セッション情報 シンポジウム「炎症性腸疾患の診断と治療 up-to-date」

タイトル S-08:

当院における難治性潰瘍性大腸炎に対する免疫調節薬の有用性に関する検討

演者 小木曽 富生(岐阜市民病院 消化器内科)
共同演者 杉山 昭彦(岐阜市民病院 消化器内科), 加藤 則廣(岐阜市民病院 消化器内科)
抄録 【目的】 潰瘍性大腸炎(UC)の治療薬は5-ASAが基本薬剤であるが、一方では維持療法として副作用の強いステロイド剤(PSL)の投与を使用せざるを得ない症例も少なくない。PSL依存例に対するチオプリン製剤の有用性が知られており、PSLの離脱減量に効果がある。また寛解導入においてPSL抵抗例に対するタクロリムス(FK-506)の投与が保険適応となり臨床的有用性が注目されている。
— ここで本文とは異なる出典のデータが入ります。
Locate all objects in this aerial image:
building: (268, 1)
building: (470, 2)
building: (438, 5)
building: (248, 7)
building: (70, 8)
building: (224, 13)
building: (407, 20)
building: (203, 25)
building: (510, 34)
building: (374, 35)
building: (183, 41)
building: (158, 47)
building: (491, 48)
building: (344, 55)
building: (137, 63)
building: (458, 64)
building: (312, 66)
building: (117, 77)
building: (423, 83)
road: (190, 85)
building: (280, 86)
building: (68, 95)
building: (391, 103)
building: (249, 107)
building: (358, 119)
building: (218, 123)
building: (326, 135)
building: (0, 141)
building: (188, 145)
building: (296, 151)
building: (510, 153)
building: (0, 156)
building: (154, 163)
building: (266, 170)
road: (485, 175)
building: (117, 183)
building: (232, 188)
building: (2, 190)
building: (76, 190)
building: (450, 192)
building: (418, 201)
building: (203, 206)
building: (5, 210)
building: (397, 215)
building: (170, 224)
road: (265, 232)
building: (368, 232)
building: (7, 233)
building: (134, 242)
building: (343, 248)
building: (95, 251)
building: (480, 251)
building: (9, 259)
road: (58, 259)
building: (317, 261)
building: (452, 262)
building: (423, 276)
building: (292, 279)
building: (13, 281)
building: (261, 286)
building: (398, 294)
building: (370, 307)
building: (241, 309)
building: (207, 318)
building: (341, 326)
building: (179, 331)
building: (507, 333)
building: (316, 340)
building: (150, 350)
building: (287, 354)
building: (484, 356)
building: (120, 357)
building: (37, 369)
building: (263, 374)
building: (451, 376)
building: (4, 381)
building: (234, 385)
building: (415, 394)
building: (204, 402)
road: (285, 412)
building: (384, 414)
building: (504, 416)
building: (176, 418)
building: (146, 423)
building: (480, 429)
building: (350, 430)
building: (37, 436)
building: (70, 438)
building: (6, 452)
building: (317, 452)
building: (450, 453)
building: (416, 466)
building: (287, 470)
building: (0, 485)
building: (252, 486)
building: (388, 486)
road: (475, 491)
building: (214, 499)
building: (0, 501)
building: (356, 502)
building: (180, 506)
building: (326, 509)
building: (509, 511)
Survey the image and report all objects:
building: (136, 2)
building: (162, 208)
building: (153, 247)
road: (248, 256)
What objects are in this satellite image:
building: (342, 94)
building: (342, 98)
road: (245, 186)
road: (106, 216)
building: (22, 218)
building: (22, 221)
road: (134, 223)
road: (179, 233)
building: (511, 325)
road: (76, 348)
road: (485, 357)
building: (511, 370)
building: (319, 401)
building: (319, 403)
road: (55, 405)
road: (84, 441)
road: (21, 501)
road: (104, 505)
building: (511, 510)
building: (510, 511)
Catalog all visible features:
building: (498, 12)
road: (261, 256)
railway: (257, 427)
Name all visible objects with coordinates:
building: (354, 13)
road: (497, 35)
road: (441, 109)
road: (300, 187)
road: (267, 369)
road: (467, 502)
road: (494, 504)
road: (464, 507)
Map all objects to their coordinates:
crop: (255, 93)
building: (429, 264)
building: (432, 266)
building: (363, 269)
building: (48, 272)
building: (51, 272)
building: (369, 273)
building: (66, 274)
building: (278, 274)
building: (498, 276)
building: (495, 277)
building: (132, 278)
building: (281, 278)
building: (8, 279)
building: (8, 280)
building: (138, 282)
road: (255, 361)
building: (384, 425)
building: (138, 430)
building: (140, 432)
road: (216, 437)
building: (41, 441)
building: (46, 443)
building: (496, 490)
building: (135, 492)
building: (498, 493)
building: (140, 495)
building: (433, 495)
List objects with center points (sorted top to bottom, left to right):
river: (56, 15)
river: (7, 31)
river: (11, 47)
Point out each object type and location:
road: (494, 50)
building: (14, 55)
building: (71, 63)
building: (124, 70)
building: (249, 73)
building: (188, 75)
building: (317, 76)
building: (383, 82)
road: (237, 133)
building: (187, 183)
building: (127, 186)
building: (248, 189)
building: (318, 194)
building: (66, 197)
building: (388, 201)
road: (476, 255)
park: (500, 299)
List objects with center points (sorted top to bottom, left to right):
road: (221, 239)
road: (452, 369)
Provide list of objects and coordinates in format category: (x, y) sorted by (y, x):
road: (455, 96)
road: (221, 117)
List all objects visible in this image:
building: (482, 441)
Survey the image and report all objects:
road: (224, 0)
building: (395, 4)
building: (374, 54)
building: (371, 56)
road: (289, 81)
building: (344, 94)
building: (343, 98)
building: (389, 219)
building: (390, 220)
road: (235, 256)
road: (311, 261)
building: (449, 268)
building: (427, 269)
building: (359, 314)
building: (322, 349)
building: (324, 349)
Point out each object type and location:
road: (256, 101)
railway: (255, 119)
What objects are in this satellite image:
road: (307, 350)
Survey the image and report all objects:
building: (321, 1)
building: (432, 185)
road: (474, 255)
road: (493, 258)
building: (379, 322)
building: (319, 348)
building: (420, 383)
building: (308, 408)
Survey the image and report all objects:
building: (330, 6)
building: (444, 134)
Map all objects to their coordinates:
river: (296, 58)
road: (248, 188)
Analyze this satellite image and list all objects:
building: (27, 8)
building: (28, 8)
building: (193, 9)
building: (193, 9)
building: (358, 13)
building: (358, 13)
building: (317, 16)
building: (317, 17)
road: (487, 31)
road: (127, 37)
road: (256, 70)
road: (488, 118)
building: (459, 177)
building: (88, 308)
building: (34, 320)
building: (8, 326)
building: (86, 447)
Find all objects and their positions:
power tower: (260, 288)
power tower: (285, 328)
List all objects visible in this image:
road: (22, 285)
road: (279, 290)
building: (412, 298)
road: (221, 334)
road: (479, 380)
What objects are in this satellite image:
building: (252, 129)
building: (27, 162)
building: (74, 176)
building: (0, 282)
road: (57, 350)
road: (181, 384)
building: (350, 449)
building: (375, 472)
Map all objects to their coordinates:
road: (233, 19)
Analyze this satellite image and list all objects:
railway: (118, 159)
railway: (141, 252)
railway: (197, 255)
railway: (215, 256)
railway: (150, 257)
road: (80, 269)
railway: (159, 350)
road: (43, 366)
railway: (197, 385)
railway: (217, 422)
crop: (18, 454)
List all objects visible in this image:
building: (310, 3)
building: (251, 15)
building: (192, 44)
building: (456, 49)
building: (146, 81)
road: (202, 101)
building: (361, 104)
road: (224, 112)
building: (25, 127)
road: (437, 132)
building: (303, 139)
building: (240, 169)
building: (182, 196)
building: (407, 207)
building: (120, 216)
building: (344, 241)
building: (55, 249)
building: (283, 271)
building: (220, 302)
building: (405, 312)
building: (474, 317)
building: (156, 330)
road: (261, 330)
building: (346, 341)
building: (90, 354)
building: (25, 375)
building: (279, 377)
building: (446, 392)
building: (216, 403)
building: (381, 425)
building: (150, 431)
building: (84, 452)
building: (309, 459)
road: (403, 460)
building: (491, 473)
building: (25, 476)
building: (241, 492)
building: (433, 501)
今回、我々は当院においてUCに対する免疫調節薬の有用性について後ろ向きに検討を行った。【対象】2011年4月から2013年8月まで当科で治療を行ったUC患者143例。平均発症年齢は38.6±18.5(4-77)歳で、平均罹患年数9.5±9.0(0.1-45)年、男女比は1.1:1であった。【成績】この期間において寛解導入治療は143例中84例に施行。PSL抵抗例は7例認め、寛解導入にFK-506を7例(うち2例は兄弟症例)10回使用した。7例中6例で寛解導入が得られた。3例で一時的に肝機能障害を認めたが、トラフ値の安定により改善。また3例で頭痛、1例において振戦を認めた。7例中3例において寛解導入後に再燃を認め、1例はPSLで寛解、2例で再導入し一時寛解を得たが、維持ができずに手術となった。 一方、PSL依存例寛解維持目的に免疫調節薬を31例に投与。AZAが29例、6-MPが2例であった。投与中中止または変更した例は11例あった。理由は効果減弱のために変更した症例が2例、副作用(頭痛、肝障害)にて変更が2例、副作用にて中止した例が4例(肝機能障害3例、骨髄抑制1例)、また寛解維持にて中止した例が3例あった。AZAおよび6-MPによる平均寛解維持期間は12.9±12.1(1-50)か月であった。23例がPSLから離脱でき、6例は離脱に向けて減量中である。 【結論】UC患者の免疫調節薬治療につき検討した。チオプリン製剤はPSLの減量や離脱に有効であり、維持療法として免疫調節薬は高い有用性が示唆された。またFK-506は高い寛解導入が得られたが、維持療法は保険診療上で困難であり、中止後に3例で再燃、2例が手術に至った。今後、FK-506における維持療法の保険適応が期待される。